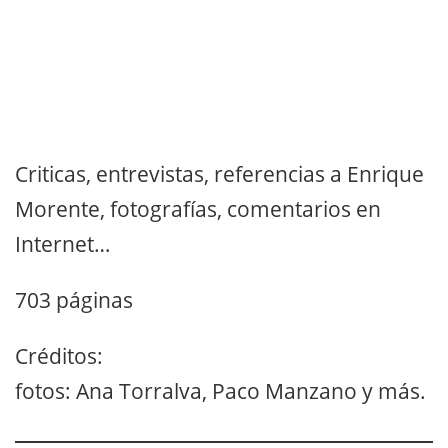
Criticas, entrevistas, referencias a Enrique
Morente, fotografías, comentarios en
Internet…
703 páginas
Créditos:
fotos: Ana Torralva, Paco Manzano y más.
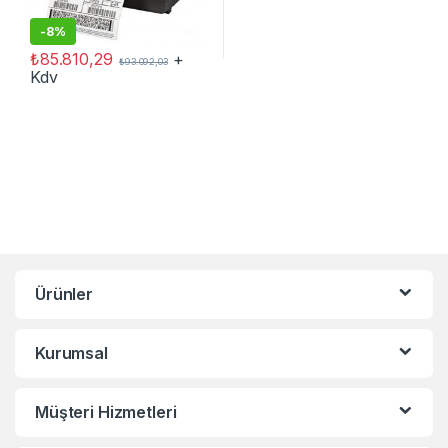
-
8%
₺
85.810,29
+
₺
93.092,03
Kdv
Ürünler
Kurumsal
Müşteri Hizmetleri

---

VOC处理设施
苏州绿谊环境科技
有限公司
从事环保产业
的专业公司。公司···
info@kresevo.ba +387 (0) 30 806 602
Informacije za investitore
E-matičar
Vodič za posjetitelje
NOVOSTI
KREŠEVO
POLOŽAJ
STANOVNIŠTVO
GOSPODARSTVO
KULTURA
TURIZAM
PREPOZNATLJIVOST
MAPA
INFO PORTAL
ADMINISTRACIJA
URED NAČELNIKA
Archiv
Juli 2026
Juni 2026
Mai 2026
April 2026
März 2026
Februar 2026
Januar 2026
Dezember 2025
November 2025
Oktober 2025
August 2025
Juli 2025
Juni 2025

● Description of the task: Copy the data above word for word, starting at the line that contains "Criticas, entrevistas, referencias a Enrique" and ending at the line that contains "Müşteri Hizmetleri", with both of those lines included. Leave the pictures out of your answer.

● Answer below:
Criticas, entrevistas, referencias a Enrique
Morente, fotografías, comentarios en
Internet…
703 páginas
Créditos:
fotos: Ana Torralva, Paco Manzano y más.
-
8%
₺
85.810,29
+
₺
93.092,03
Kdv
Ürünler
Kurumsal
Müşteri Hizmetleri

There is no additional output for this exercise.